Ouattara has pleaded with the international community for months to intervene and remove Gbagbo by force, arguing he wouldn't leave any other way.

Despite losing the election, Gbagbo still controls the Ivorian army and has repeatedly used its arsenal of heavy artillery to attack areas of Abidjan where people voted for his opponent. Security forces are accused of opening fire with a mounted machine gun on a group of unarmed women and lobbing mortars into a market.

But French Defense Minister Gerard Longuet said he estimated that Gbagbo only had some 1,000 troops, compared to the 2,000-strong force that has been fighting to install Ouattara.

Finally on Monday, United Nations attack helicopters acting on a U.N. Security Council resolution bombarded six arms depots in Abidjan - including a cache inside the presidential compound.

"Obviously they didn't get all of it," said a senior diplomat who requested anonymity because he is not authorized to speak to the media. "When they came after him, he pulled out more stuff. Remember, he had a long time to prepare for this."

Among the preparations was the choice of where Gbagbo would make his last stand. He is believed to be holed up in a tunnel originally built to connect the president's home and the adjacent residence of the French ambassador, Sindou said.

The pro-Ouattara forces began their lightning advance just over a week ago attacking from the east, west and center of the country.

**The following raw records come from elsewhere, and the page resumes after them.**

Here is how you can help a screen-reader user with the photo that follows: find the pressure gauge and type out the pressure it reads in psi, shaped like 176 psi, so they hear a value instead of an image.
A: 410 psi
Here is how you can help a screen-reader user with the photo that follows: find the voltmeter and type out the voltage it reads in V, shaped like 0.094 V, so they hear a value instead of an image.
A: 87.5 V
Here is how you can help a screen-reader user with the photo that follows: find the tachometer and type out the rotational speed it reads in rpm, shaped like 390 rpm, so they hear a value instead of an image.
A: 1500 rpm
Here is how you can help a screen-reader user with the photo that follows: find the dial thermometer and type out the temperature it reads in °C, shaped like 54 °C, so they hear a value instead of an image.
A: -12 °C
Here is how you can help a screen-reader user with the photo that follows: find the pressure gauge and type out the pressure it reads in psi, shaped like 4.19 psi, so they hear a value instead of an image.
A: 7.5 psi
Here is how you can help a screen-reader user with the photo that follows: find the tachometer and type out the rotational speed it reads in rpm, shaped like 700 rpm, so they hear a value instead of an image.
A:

At least 80 percent of the countryside was under their control by the time they entered Abidjan.

On Tuesday, Gbagbo's soldiers were seen abandoning their posts, some rushing inside a church to tear off their uniforms before re-emerging in civilian clothes. His generals issued orders to stop fighting.

Yet Gbagbo - a former history professor - appears to have calculated his rival's weakness: Ouattara knows that he needs to take Gbagbo alive to maintain international support, and to avoid further alienating Gbagbo's supporters.

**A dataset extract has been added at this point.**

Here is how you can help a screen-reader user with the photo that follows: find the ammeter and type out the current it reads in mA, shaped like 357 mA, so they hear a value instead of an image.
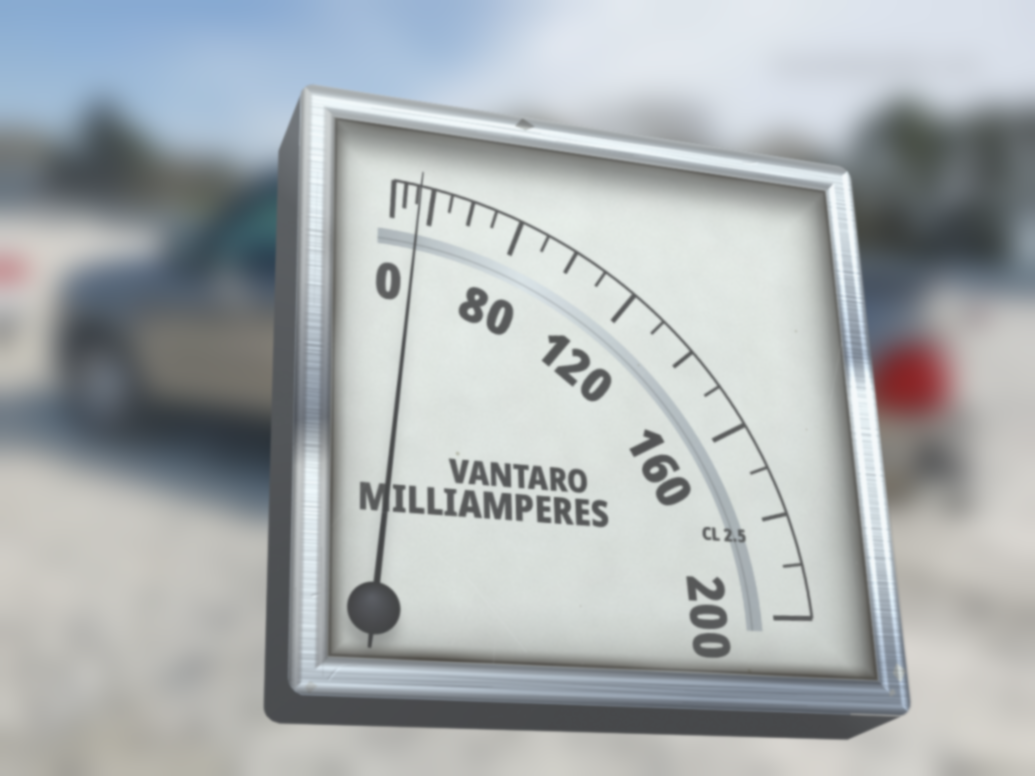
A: 30 mA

From inside his bunker, Gbagbo blasted the world in back-to-back interviews on French TV station LCI and French radio RFI. He said he would never step down, that there was nothing to negotiate and called the operation to oust him an international "game of poker."

Ouattara's spokeswoman Affoussy Bamba said that she was nonetheless optimistic that the end was near.

"He has nothing left. His arsenal is gone. His army has evaporated," she said by telephone from Abidjan. "How much longer can he last?"